Real Grasshopper Found In The Paint Of A Van Gogh Masterpiece

By | November 13, 2017

Art curators at the Nelson-Atkins Museum of Art in Kansas City, Mo. discovered the remains of a dead grasshopper on the canvas of Van Gogh’s painting Olive Trees. The insect, missing its abdomen and thorax, was found in the brown and green paint in the forefront of the painting.

The grasshopper was likely dead by the time it found itself in the painting, as it did not disturb the paint around it.

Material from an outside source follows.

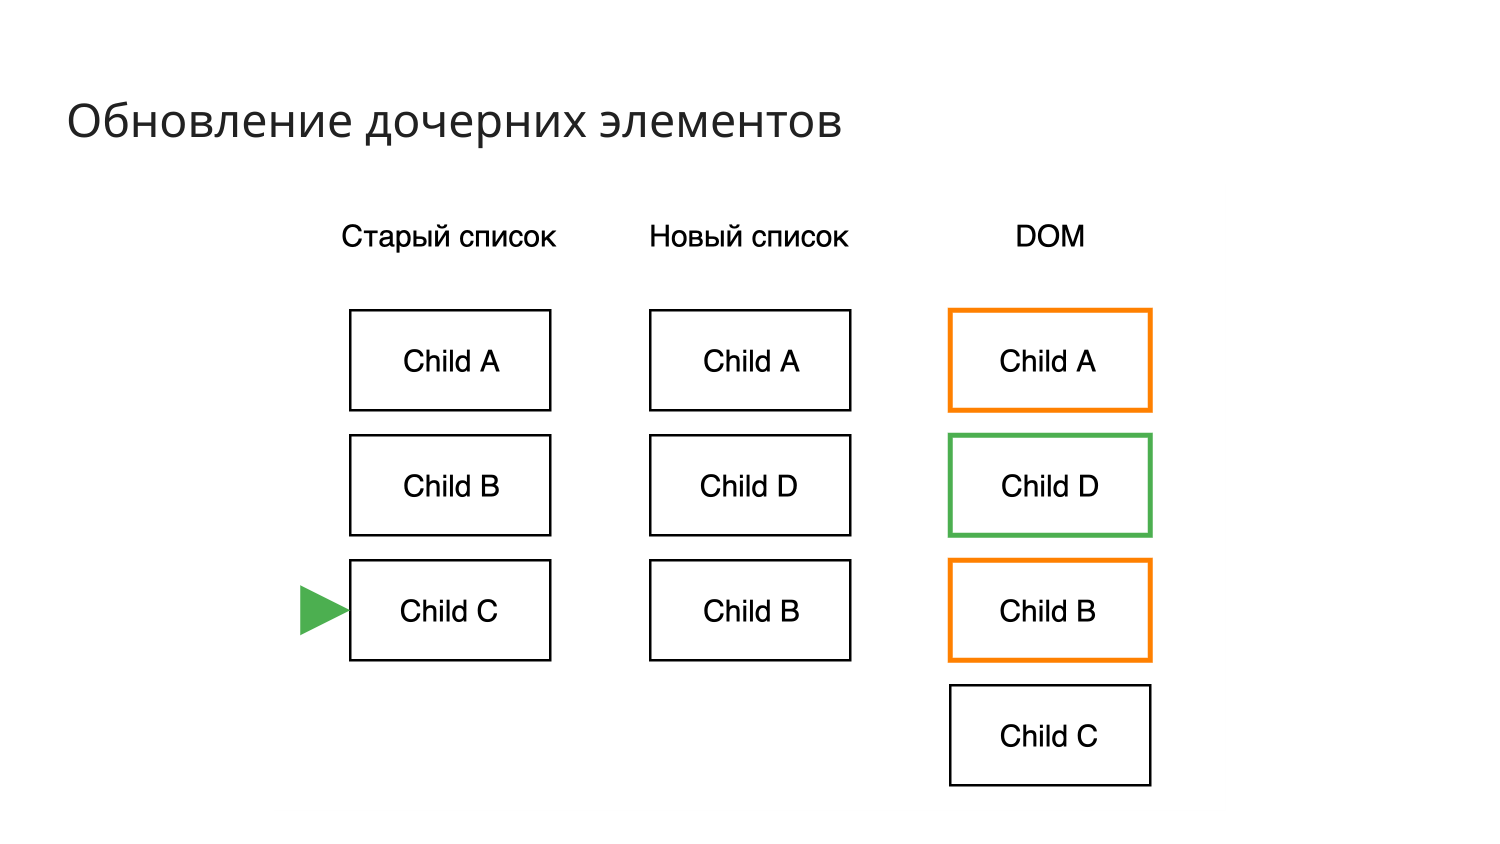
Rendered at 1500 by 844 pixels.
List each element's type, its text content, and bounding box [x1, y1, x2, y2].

picture [273, 183, 1226, 812]
title Обновление дочерних элементов [51, 72, 1449, 167]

Vincent Vang Gogh, “Orchard Trees” 1889.

Van Gogh was a proponent of the plein air method of painting, where an artist depicting the natural world paints outside in nature. He worked outside in the elements and he dealt with wind and dust, grass and trees, flies and grasshoppers.

The artist even once said in a letter to his brother, “I must have picked up a good hundred flies and more off the 4 canvases that you’ll be getting.”

The grasshopper in the painting.

The grasshopper was only discovered during a close study of the painting as a part of an effort to create an online catalog of the 104 French paintings and pastels at the museum.

Mary Schafer, the gallery’s paintings conservator who first spotted the insect said, “It’s not unusual to find this kind of material in paint, but the grasshopper’s discovery connects viewers with van Gogh’s painting style, and the moment in which he made the work.”

The grasshopper will be left in the painting.